=== Section Start ===

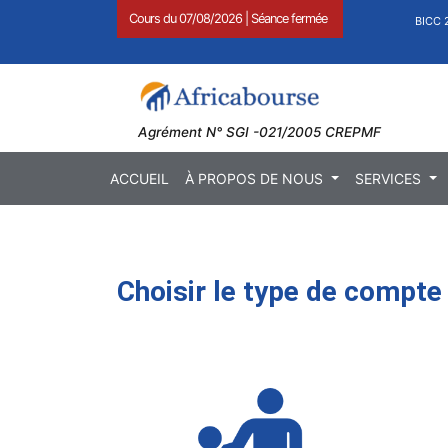
Cours du
07/08/2026
|
Séance fermée
1,27
)
BOAB 8.710 FCFA (
0,11
)
BICC 29.1
Agrément N° SGI -021/2005 CREPMF
ACCUEIL
À PROPOS DE NOUS
SERVICES
Choisir le type de compte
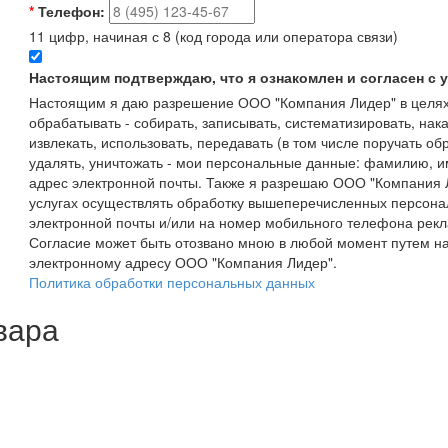
*
Телефон:
11 цифр, начиная с 8 (код города или оператора связи)
Настоящим подтверждаю, что я ознакомлен и согласен с
Настоящим я даю разрешение ООО "Компания Лидер" в целях
обрабатывать - собирать, записывать, систематизировать, нака
извлекать, использовать, передавать (в том числе поручать об
удалять, уничтожать - мои персональные данные: фамилию, 
адрес электронной почты. Также я разрешаю ООО "Компания Л
услугах осуществлять обработку вышеперечисленных персона
электронной почты и/или на номер мобильного телефона рекл
Согласие может быть отозвано мною в любой момент путем н
электронному адресу ООО "Компания Лидер".
Политика обработки персональных данных
вара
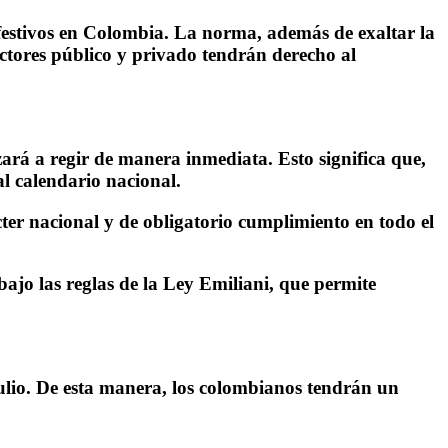
s festivos en Colombia. La norma, además de exaltar la
ectores público y privado tendrán derecho al
zará a regir de manera inmediata
. Esto significa que,
l calendario nacional.
cter nacional y de obligatorio cumplimiento en todo el
 bajo las reglas de la Ley Emiliani, que permite
ulio
. De esta manera, los colombianos tendrán un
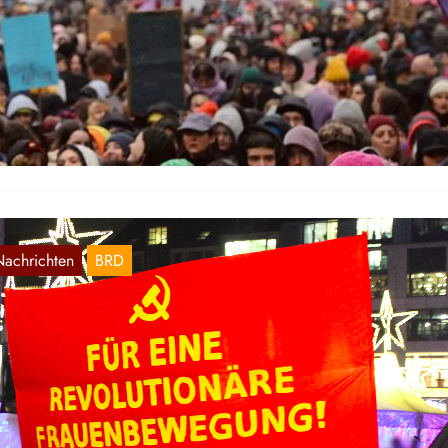
8. März in Berlin
März 12, 2023
r veröffentlichen einen Bericht über den Frauenkampftag in Berlin
r uns zugeschickt wurde:
Nachrichten
BRD
amburg: Demonstrationen am Tag gegen
ewalt gegen Frauen
Nov. 29, 2021
m 25. November, dem internationalen Tag gegen Gewalt gegen
auen, fanden in Hamburg zwei Demonstrationen statt.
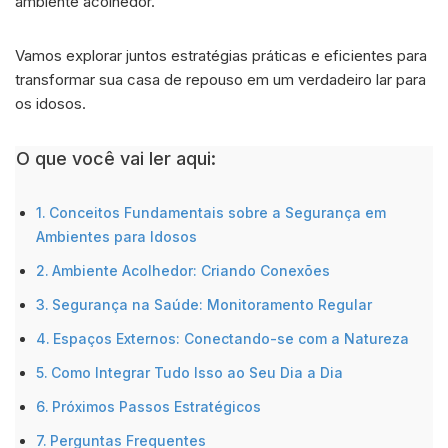
ambiente acolhedor.
Vamos explorar juntos estratégias práticas e eficientes para
transformar sua casa de repouso em um verdadeiro lar para
os idosos.
O que você vai ler aqui:
Conceitos Fundamentais sobre a Segurança em
Ambientes para Idosos
Ambiente Acolhedor: Criando Conexões
Segurança na Saúde: Monitoramento Regular
Espaços Externos: Conectando-se com a Natureza
Como Integrar Tudo Isso ao Seu Dia a Dia
Próximos Passos Estratégicos
Perguntas Frequentes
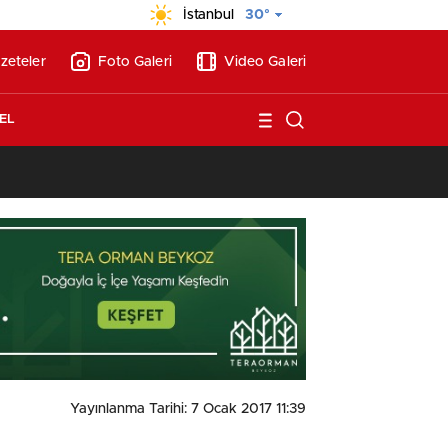
İstanbul
30°
zeteler
Foto Galeri
Video Galeri
EL
13:17
/
Vakıflar, Alanya’da 180 milyon liraya otel arsası satıyor!
Yayınlanma Tarihi: 7 Ocak 2017 11:39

=== Section End ===

● To do: The lines to repeat run from the line containing "ewalt gegen Frauen" through the end of the listing above, both included; give them exactly and without pictures.

● Answer:
ewalt gegen Frauen
Nov. 29, 2021
m 25. November, dem internationalen Tag gegen Gewalt gegen
auen, fanden in Hamburg zwei Demonstrationen statt.
ambiente acolhedor.
Vamos explorar juntos estratégias práticas e eficientes para
transformar sua casa de repouso em um verdadeiro lar para
os idosos.
O que você vai ler aqui:
Conceitos Fundamentais sobre a Segurança em
Ambientes para Idosos
Ambiente Acolhedor: Criando Conexões
Segurança na Saúde: Monitoramento Regular
Espaços Externos: Conectando-se com a Natureza
Como Integrar Tudo Isso ao Seu Dia a Dia
Próximos Passos Estratégicos
Perguntas Frequentes
İstanbul
30°
zeteler
Foto Galeri
Video Galeri
EL
13:17
/
Vakıflar, Alanya’da 180 milyon liraya otel arsası satıyor!
Yayınlanma Tarihi: 7 Ocak 2017 11:39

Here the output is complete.